Hayden uses SHA256 internally when storing files and when determining if they exist. (This used to be MD5, to parallel 4chan/Asagi)
However not all imageboard software supplies SHA256 hashes, and as such Hayden can do two things (depending on a configuration setting):
- Use the hash provided by the site, plus any other information to determine uniqueness (such as file size & other provided hash algorithms).
Has the chance of causing a conflict, meaning that Hayden will attach a different image to the post than what was actually there.
(Hayden also stores MD5 and SHA1 hashes for this purpose, but doesn't use them elsewhere) - Always download the file and calculate the SHA256 hash on our end, discarding if we already have it.
While it's the most secure & reliable method, it also significantly increases bandwidth required for scraping (typically 50% of images uploaded to 4chan have already been on 4chan, and you likely already have it downloaded)

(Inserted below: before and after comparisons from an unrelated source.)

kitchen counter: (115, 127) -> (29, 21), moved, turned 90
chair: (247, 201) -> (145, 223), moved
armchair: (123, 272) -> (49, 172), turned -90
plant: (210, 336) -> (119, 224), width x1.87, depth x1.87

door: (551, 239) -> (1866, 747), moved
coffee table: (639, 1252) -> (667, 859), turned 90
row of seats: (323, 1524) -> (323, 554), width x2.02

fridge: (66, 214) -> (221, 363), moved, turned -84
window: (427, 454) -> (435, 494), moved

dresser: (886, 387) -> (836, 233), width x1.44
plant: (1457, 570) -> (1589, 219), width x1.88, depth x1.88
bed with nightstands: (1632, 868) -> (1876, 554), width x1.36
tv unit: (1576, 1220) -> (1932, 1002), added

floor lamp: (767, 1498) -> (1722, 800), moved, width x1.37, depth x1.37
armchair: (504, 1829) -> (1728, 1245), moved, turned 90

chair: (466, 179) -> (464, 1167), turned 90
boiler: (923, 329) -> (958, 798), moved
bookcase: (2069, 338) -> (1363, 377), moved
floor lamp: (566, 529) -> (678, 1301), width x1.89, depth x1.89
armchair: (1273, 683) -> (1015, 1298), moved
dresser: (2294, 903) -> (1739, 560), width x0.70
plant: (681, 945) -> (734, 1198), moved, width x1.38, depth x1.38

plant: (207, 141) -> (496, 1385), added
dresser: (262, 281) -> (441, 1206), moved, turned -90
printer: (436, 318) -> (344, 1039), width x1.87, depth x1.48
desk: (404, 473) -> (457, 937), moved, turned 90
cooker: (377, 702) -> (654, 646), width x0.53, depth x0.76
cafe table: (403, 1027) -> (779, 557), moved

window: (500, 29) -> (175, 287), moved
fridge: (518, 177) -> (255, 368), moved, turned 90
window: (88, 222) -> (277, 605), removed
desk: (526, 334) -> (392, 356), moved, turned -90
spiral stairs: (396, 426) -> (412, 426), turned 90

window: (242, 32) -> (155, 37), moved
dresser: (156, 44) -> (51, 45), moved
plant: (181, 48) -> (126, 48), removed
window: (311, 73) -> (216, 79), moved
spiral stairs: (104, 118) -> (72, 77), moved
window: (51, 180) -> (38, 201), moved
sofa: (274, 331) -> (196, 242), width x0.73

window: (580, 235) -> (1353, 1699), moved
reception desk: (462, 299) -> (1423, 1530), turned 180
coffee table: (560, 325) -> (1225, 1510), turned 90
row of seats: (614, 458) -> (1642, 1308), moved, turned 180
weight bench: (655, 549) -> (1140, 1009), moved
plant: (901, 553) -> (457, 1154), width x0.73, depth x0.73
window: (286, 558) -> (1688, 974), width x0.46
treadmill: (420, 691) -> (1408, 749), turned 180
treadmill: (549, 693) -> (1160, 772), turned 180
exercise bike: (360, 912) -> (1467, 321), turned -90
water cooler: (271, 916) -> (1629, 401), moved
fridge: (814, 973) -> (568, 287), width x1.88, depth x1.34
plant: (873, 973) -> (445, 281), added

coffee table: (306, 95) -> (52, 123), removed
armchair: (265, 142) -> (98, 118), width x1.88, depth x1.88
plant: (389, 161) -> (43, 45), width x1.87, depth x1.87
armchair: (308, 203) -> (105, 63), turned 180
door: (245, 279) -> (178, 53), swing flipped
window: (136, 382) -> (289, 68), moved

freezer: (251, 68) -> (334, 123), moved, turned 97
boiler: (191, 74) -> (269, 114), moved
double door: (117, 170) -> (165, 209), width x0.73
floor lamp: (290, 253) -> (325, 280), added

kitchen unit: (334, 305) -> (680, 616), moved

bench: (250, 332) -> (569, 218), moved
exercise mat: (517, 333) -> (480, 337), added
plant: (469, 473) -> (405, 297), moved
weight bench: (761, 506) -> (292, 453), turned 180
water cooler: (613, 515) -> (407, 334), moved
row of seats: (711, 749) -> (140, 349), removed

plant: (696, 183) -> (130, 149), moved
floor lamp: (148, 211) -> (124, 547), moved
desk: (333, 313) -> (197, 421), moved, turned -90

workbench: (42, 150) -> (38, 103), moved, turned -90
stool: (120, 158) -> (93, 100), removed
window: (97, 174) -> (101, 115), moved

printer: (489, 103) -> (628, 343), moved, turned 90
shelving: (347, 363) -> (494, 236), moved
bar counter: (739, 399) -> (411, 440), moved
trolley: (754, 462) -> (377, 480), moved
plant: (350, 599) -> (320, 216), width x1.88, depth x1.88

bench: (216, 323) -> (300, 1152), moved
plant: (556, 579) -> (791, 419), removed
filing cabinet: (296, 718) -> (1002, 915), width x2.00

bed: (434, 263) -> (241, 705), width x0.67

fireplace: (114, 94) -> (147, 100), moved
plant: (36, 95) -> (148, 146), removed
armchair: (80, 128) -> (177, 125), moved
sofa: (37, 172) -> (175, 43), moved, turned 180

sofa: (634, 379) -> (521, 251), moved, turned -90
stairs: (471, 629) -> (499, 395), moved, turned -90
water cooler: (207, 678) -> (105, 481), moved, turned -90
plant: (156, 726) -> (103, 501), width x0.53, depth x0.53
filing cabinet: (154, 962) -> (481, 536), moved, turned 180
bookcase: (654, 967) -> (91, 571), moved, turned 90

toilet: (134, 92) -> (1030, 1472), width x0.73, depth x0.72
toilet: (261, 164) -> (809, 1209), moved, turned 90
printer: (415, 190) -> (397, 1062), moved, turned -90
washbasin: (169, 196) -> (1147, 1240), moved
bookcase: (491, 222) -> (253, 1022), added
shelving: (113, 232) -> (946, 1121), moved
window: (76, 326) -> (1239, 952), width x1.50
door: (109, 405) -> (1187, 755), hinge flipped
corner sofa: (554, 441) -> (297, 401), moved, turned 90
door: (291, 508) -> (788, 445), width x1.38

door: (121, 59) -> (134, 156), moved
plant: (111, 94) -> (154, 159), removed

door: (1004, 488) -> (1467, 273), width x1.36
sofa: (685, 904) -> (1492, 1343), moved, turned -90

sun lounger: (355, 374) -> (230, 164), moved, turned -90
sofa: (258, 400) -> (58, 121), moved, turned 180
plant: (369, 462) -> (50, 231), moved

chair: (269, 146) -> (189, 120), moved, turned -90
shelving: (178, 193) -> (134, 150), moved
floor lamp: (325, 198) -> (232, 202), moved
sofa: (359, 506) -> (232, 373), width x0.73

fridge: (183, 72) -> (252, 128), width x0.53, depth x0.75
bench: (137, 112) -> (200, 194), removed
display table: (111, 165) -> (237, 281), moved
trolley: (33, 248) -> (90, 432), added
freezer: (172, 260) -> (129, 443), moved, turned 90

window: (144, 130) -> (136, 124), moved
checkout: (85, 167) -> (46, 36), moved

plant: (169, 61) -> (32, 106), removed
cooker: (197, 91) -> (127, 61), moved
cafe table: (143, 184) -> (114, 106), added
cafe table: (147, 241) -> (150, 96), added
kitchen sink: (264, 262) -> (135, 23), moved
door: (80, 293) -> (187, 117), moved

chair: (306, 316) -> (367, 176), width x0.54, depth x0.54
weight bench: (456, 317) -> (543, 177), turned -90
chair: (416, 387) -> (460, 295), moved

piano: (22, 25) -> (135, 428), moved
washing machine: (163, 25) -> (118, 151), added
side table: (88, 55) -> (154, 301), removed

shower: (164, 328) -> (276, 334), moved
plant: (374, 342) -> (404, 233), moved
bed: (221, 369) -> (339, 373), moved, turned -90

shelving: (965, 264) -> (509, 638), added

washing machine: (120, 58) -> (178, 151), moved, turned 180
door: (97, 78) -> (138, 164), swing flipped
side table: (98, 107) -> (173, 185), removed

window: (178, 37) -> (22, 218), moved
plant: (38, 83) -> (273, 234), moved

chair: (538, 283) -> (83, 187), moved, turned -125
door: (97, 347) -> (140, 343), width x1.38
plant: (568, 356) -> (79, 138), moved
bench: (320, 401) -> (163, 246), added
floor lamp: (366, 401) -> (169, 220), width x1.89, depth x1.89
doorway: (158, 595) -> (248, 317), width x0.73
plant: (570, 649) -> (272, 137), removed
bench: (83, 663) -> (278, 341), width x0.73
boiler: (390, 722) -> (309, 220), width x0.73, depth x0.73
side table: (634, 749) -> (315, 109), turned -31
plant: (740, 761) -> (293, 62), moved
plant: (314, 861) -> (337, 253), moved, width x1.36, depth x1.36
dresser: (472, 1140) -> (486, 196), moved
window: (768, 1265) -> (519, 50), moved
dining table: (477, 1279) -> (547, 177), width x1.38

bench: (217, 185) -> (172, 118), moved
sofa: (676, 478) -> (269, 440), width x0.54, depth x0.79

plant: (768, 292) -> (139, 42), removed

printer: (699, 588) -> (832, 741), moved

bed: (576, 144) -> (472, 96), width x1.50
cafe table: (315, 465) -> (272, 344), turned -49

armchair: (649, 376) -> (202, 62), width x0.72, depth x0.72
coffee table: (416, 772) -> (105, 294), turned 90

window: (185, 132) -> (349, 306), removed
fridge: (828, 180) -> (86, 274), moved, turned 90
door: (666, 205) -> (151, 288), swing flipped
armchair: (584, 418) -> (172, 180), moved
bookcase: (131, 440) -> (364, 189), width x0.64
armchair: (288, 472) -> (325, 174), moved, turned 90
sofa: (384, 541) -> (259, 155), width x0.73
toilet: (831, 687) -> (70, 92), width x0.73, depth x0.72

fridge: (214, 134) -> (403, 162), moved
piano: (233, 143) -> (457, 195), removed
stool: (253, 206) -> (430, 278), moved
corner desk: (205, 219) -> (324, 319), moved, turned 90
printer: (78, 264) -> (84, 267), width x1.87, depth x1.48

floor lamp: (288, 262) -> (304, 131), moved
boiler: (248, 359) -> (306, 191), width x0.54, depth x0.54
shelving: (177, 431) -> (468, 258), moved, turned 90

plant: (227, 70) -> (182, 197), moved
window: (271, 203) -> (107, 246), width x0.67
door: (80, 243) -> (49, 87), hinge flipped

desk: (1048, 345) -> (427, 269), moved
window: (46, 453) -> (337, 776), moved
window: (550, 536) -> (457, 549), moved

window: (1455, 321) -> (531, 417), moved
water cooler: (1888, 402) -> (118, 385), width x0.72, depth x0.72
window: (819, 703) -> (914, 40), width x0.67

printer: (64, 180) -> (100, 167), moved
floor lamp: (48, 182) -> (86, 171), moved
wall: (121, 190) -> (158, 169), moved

Pretty much all public archives opt for the first option. For example, all 4chan archives using FoolFuuka (i.e every 4chan archive) only care about the MD5 hash, and as such any conflicts are unknowingly included. The conflicts themselves are incredibly rare though, unless someone is intentionally trying to cause one to happen.
If no hash is available, then Hayden cannot skip downloading known images as it can't actually figure out what has already been downloaded.
(Add-on to [1])
Because Stephen Lynx is a fucking idiot, there's no way of getting a reliable hash from LynxChan.
There's no hash provided by LynxChan's HTML or very limited API; instead it can only determined by the URL of the images.
This is unreliable for 2 reasons:
-
Depending on the version of LynxChan, it can either be using MD5 or SHA256 hashes. (And yes, this is an issue in the real world. Endchan uses MD5, while 8chan.moe uses SHA256)
-
The hash itself can be wrong. If the EXIF cleaning module is enabled, then the hash in the filename is the hash of the file BEFORE it got cleaned, and as such the hash is not the hash of the file you actually download. Fucking useless.
As a result, with LynxChan every file has to be redownloaded, even if you already have a copy of it.
Exists on the website, but is not provided via the API.
It's shit and might as well not have one. These imageboards also have the option to disable the API for whatever possible reason, meaning that some of these sites might actually not be scrapeable out of the box.